I found an old receipt in my book today, it fell out as I was flipping past Seymour Krim’s essay on the failed businesses of his siblings, or something like that. This receipt, you must know, was not my own. I cracked this particular book for the first time today, though I am not its first user—an old library pawned off for pennies at an annual sale. They say that the average library book only survives three uses, though I’d be surprised if this particular book had seen so many before it made its way into my hands, purchased, shelved, borrowed once, then sold.
In this manner it came to me, and I sat this evening perusing its contents, amusing myself with the odd personal essay on love or the peculiarities of one’s face. It was at this time that the receipt slipped from its pages and fluttered like a moth to the floor. I picked it up. Humans are naturally curious like that. We cannot resist poking our noses into the lives of others, be it through commonplace gossip or, more innocuously, by finding scattered remnants of their existence infiltrating our own lives—initials etched in the wood of old church benches, accessories forgotten in bathrooms and on buses, receipts folded in two as a bookmark and left in an overdue library book.
I’m equally as guilty of this latter phenomenon, having come into the habit of using spent train and plane tickets to mark my places in different books throughout my library. There’s hardly a volume one can pick up without stumbling into little remnants of my wanderings, little testimonies not only bearing witness to my ownership of that book, but of my existence itself. For that is what such forgotten stubs declare, “I exist, and I was here once, reading these same pages you are now, or sitting in the same seat in which you now find yourself. You are not the first and neither shall you be the last.” They are tiny traces of our lives left behind to bear proof of our migration through time and space.
The receipt I found was like this. It belonged to someone once, on the 24th of May, 2011. She—do I even know if it was a she?—purchased a pack of Fisherman’s Friends, creamer, 1% milk, and adhesive strips (what does one use adhesive strips for, I do not know).

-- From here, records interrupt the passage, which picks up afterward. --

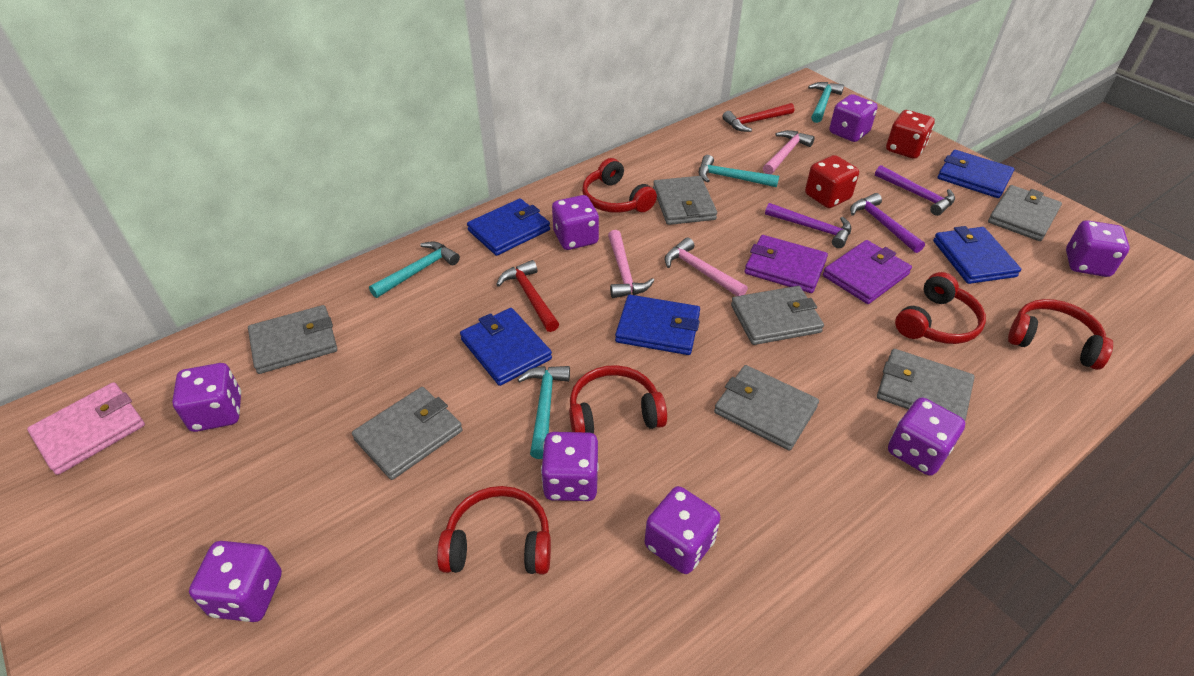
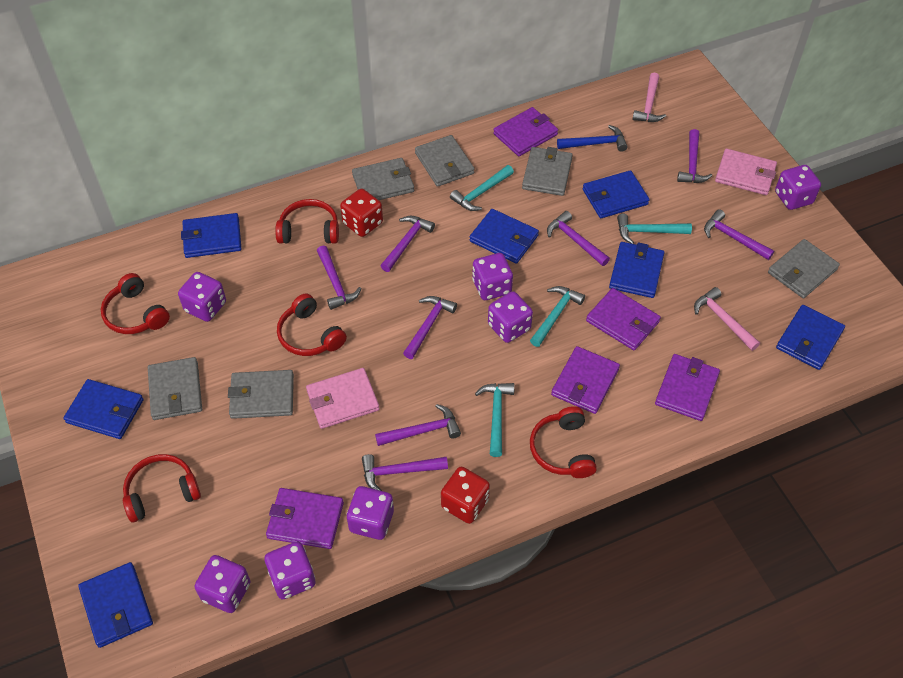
blue hammer: 0 -> 1
blue wallet: 5 -> 7
grey wallet: 7 -> 6
pink hammer: 3 -> 2
pink wallet: 1 -> 2
purple dice: 8 -> 7
purple hammer: 3 -> 8
purple wallet: 2 -> 5
red hammer: 2 -> 0

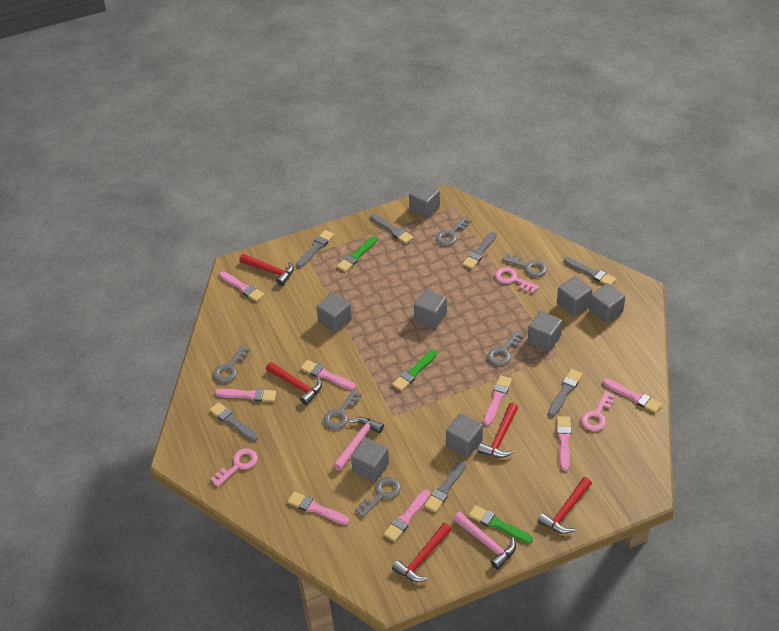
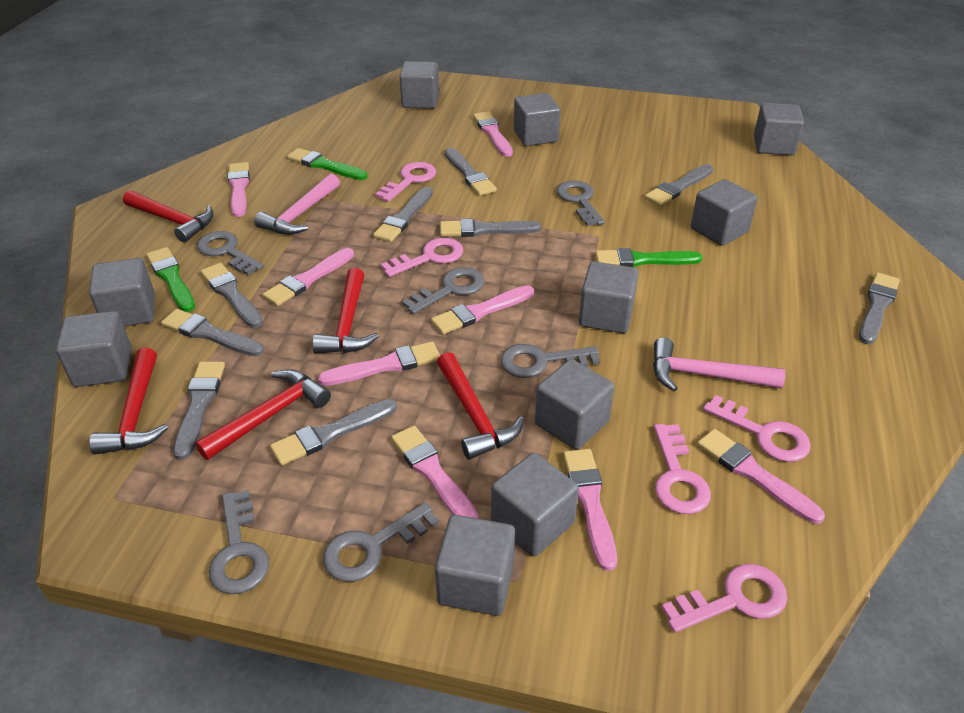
grey brush: 7 -> 9
grey cube: 8 -> 10
pink key: 3 -> 5

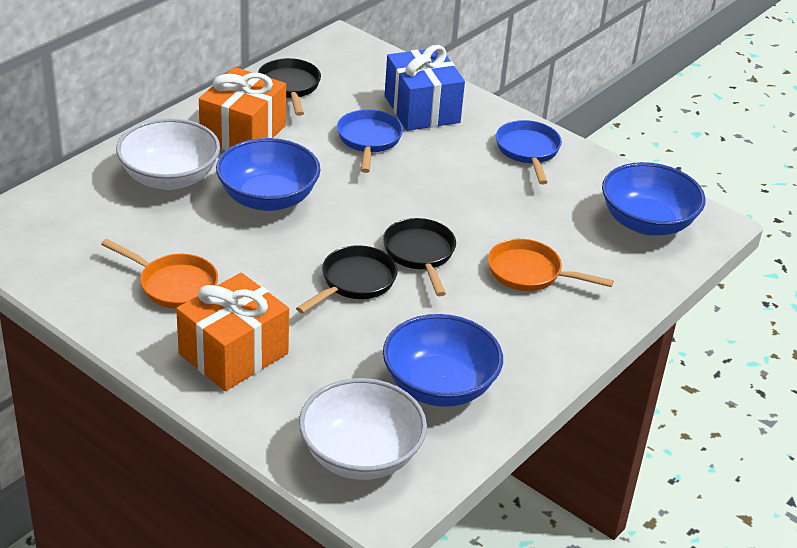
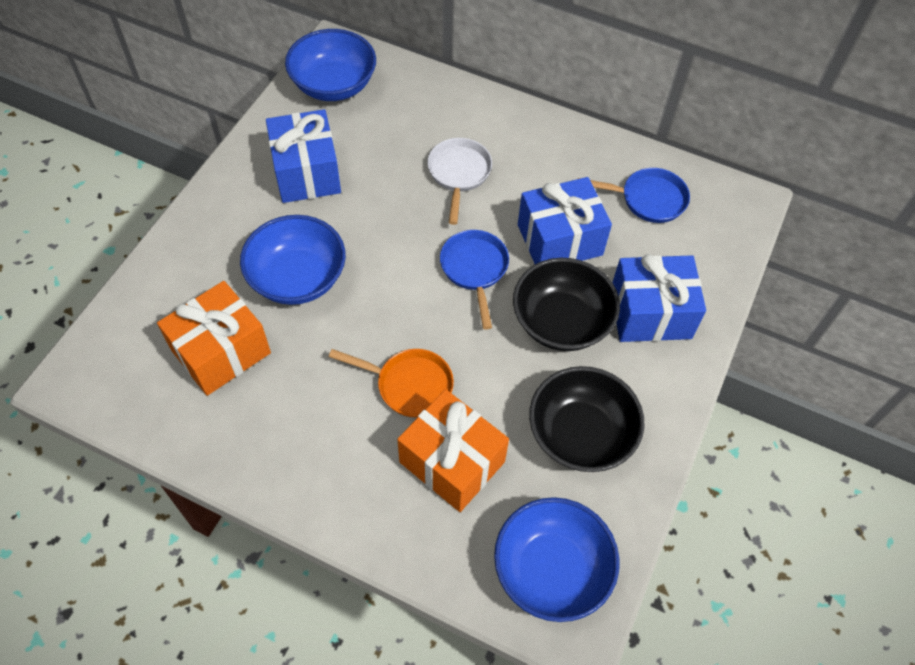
black bowl: 0 -> 2
black pan: 3 -> 0
blue gift: 1 -> 3
orange pan: 2 -> 1
white bowl: 2 -> 0
white pan: 0 -> 1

She was thrifty too, using coupons, collecting reward points, and returning a recycled milk carton for $0.05. It was an evening grocery run, around 18:05, and she paid with debit to a total of $15.57. Her cashier’s name was Cassidy. I briefly wonder where Cassidy is today. Has she moved on from her job as a grocery clerk and finished a degree, in teaching, perhaps? Or maybe she found the love of her life and now has a child with blue eyes, like her husband. I picture her happy and smiling, though I have nothing to substantiate such an illusion. Maybe things didn’t turn out so well for her. I hope she’s alright…

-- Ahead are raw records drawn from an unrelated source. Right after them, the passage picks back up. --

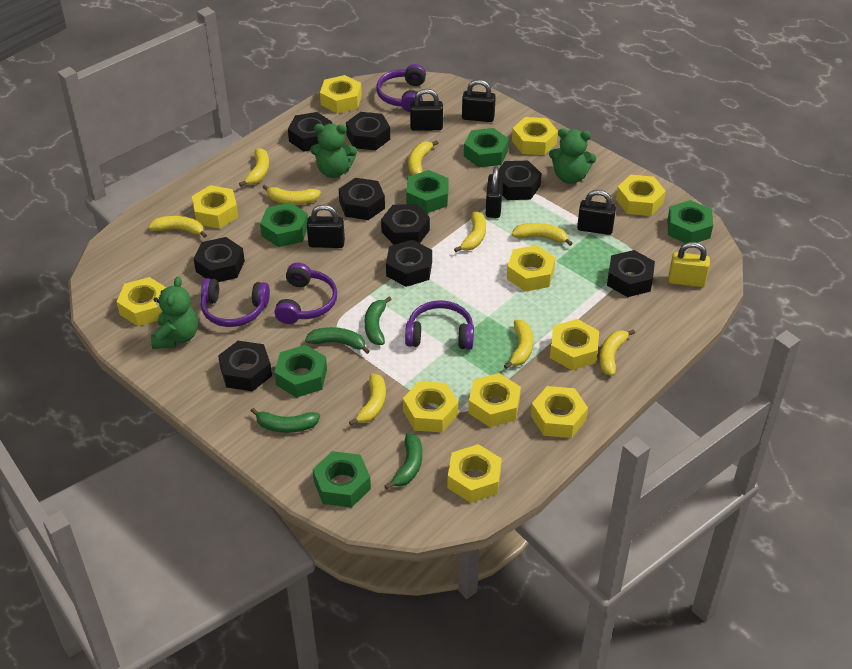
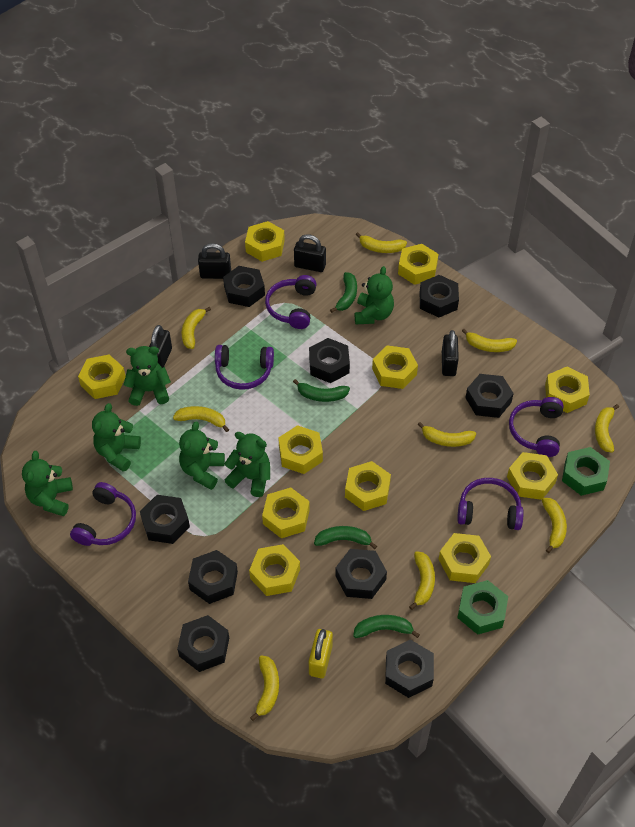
black padlock: 5 -> 4
green nut: 6 -> 2
green teddy bear: 3 -> 6
purple headphones: 4 -> 5

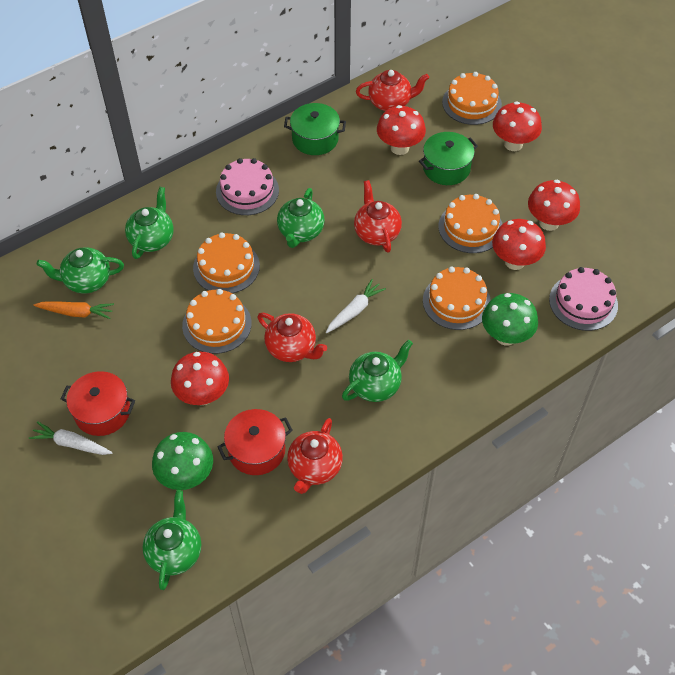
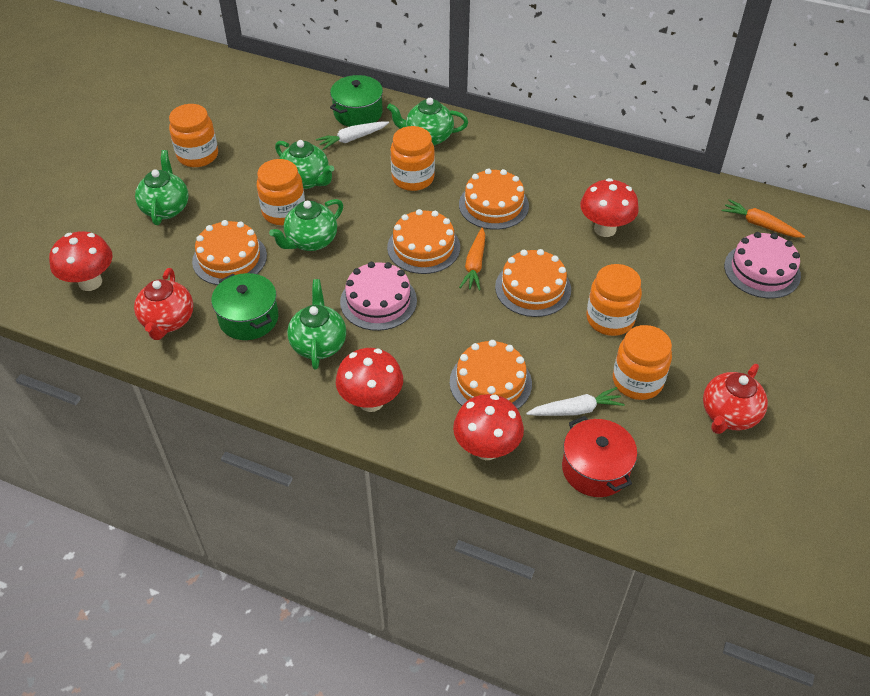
green mushroom: 2 -> 0
orange carrot: 1 -> 2
orange jar: 0 -> 5
red mushroom: 5 -> 4
red pot: 2 -> 1
red teapot: 4 -> 2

It’s funny, how much can be gleaned—and imagined—from a little piece of paper, folded carelessly in half and shoved into a book. How much and how little. What once they held, I now hold in my hand, cradling a little piece of their respective lives, a piece they’ve long forgotten about, if ever they remembered it, never imagining that their forgotten receipt could inspire the prose of another. Life is like that, inseparably interconnected and inexorably divorced from those whose paths we might cross in the most obscure of ways.
There’s something strangely pleasant about this, comforting, even, that this little fragment of another’s life has made it into my hand, into my safekeeping. I almost feel honoured to have chanced upon that old receipt. So, with just a little care and some amusement, I will tuck it back where it came from, in hopes that it will find another custodian in the future, long after I have forgotten about it myself. Goodbye little receipt. Safe travels.

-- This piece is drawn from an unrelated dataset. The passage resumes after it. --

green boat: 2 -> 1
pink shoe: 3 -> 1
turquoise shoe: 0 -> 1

0 thoughts on “On a Receipt”
What a lovely piece of writing! Thank you for sharing it. You have me looking around in my own little world for small treasures like the receipt you mentioned. You also have me remembering the book “Letter to a Future Lover: Marginalia, Errata, Secrets, Inscriptions, and Other Ephermera Found in Libraries” by Ander Monson, which, like your musings here, explores the ways in which objects can be haunted by their previous owners. I hope to read more of your work soon! Keep up the good work!
Beautiful, Chelsia! This post reminds me of “The Arrow and the Song” by Henry Wadsworth Longfellow.